Clinical trials in the United States show an underrepresentation of African-Americans at 5%, compared to 15% for white Americans, according to Premier. Similarly, Latinos are also slightly underrepresented, with 7% participation compared to 8% for white Americans.
The speed of Natural Language Processing (NLP) is helping boost diversity in clinical trials, experts say. The NLP helps find ways to study patients in their communities, figuring out what stops them from joining trials, and coming up with plans to reach those who are not represented, Juliano said.
In the past, clinical trial sites were chosen mainly based on the sponsor's connections with Principal Investigators (PIs) at those sites. Now, with the help of AI, trial sites can be picked out more precisely and efficiently by estimating how many eligible patients are in those areas, Juliano said.
AI helps clinical trial developers pick suitable sites on a bigger scale by considering appropriate patients, available investigators, experience in the specific field, and past performance in trials. This way, they can choose sites that are more likely to meet or exceed their enrollment goals.
AI can also help find the right patients for clinical trials by analyzing vast datasets, including electronic health records (EHR) that include text, images, and videos. These EHRs are often spread across different hospitals and medical centers, Ajit Rajasekharan, the chief technology officer at nference, said in an interview.
“Crucially, using a federated network, AI can pinpoint suitable cohorts without the data ever leaving its original location,” he added. “Models and algorithms are locally run on de-identified data, ensuring both privacy and precision. This approach enables the formation of both diverse and fine-grained cohorts, a feat that would otherwise be nearly insurmountable due to both the logistical and technical challenges associated with mining data from geographically disparate medical centers.”
Generative AI tools tap into a vast collection of data from clinical trials, publications, and health care providers, including diversity details and patient records. The AI can use this data to swiftly recognize underserved communities' unique characteristics, Ariel Katz, the CEO of H1, said in an email. His company has created software called GenosAI, which uses AI and language processing to help trial sponsors find suitable sites and investigators who can reach the patients needed for clinical trials.

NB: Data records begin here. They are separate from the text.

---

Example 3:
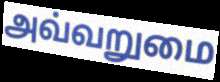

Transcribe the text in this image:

அவ்வறுமை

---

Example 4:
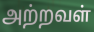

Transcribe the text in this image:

அற்றவள்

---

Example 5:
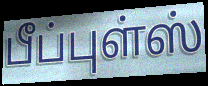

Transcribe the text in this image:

பீப்புள்ஸ்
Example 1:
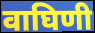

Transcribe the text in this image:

वाघिणी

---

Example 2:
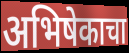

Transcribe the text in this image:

अभिषेकाचा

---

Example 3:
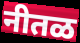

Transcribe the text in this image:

नीतळ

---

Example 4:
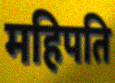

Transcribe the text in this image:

महिपति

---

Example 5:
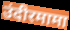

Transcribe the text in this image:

उंदीरमामा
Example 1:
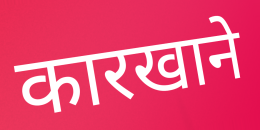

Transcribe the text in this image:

कारखाने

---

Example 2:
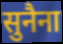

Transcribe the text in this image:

सुनैना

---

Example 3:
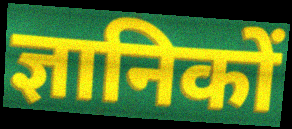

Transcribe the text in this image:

ज्ञानिकों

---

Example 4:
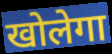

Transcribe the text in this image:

खोलेगा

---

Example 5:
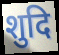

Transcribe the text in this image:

शुदि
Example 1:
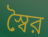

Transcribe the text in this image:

স্বৈর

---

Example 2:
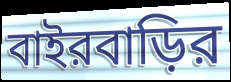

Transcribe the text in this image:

বাইরবাড়ির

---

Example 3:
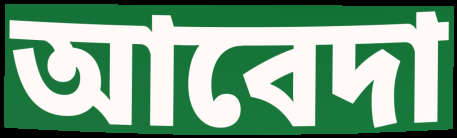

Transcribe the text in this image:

আবেদা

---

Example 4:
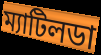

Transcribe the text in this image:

ম্যাটিলডা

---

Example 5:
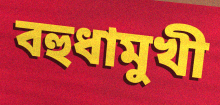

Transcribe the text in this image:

বহুধামুখী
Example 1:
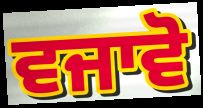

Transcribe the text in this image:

ਵਜਾਵੋ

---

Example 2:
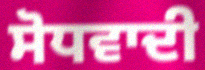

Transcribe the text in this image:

ਸੋਧਵਾਦੀ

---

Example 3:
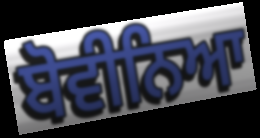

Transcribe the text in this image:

ਬੋਵੀਨਿਆ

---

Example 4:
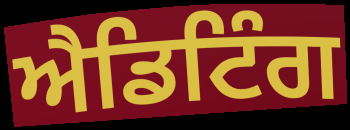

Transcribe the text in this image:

ਐਡਿਟਿੰਗ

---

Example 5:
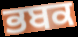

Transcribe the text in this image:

ਭਬਕ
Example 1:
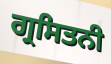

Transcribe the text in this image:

ਗ੍ਰਸਿਤਨੀ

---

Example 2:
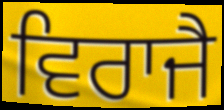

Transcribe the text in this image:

ਵਿਰਾਜੈ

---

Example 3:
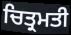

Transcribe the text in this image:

ਚਿਤ੍ਰਮਤੀ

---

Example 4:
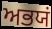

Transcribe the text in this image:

“AI can comb through a vast repository of clinical trial data and health care information in seconds to provide actionable responses, which can significantly enhance the efficiency and success of clinical trials,” Katz said,
Researchers can use AI to find the right places for clinical trials and the right patients based on specific criteria. It can also check if certain demographic groups or regions need to be better represented in past trials.
With the help of NLP, AI can answer complex questions quickly and accurately, Katz said. This process makes it easier for researchers to find underserved communities and come up with strategies to address the inequalities. For example, they can ask, "Which North American communities have high rates of prostate cancer among Black patients?" and get fast, reliable answers.

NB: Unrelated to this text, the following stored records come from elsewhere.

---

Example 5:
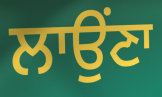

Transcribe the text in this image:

ਲਾਉਂਣਾ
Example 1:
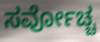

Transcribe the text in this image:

ಸರ್ವೋಚ್ಚ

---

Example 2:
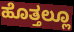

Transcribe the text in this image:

ಹೊತ್ತಲ್ಲೂ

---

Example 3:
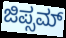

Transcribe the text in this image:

ಜಿಪ್ಸಮ್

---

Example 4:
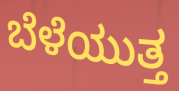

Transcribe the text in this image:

ಬೆಳೆಯುತ್ತ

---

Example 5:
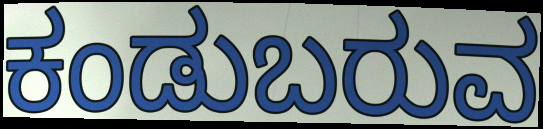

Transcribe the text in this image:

ಕಂಡುಬರುವ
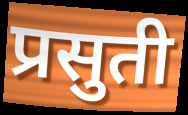
प्रसुती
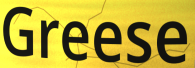
Greese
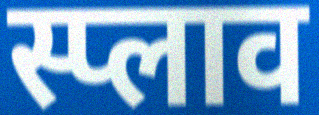
स्प्लाव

Katz predicted that AI would eventually revolutionize clinical trial design, but he said there is still much work to be done. He noted that AI is only as good as the data it can pull from.

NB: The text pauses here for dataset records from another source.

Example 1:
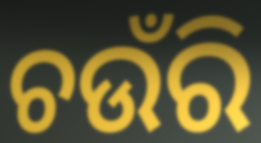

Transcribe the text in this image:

ଚଉଁରି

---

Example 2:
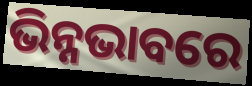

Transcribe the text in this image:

ଭିନ୍ନଭାବରେ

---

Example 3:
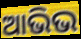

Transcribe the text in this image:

ଆଭିଭ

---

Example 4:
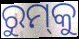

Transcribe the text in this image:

ରୁମ୍‍କୁ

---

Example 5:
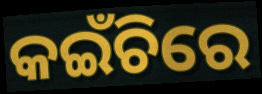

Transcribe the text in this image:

କଇଁଚିରେ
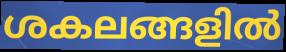
ശകലങ്ങളിൽ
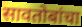
सावतोबांचा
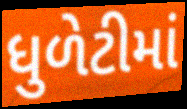
ધુળેટીમાં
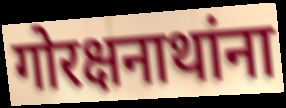
गोरक्षनाथांना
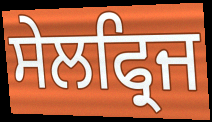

“Publicly available sources will not contain the breadth and depth of data that teams need to optimize clinical trials,” he added. “Once research teams ensure that their AI tools are pulling from underlying data sources that include their own internal databases and industry databases that can access hundreds of thousands of patient records, past clinical trials, research publications, healthcare professionals, and diversity data, the ability to gather actionable insights from AI will be unstoppable.”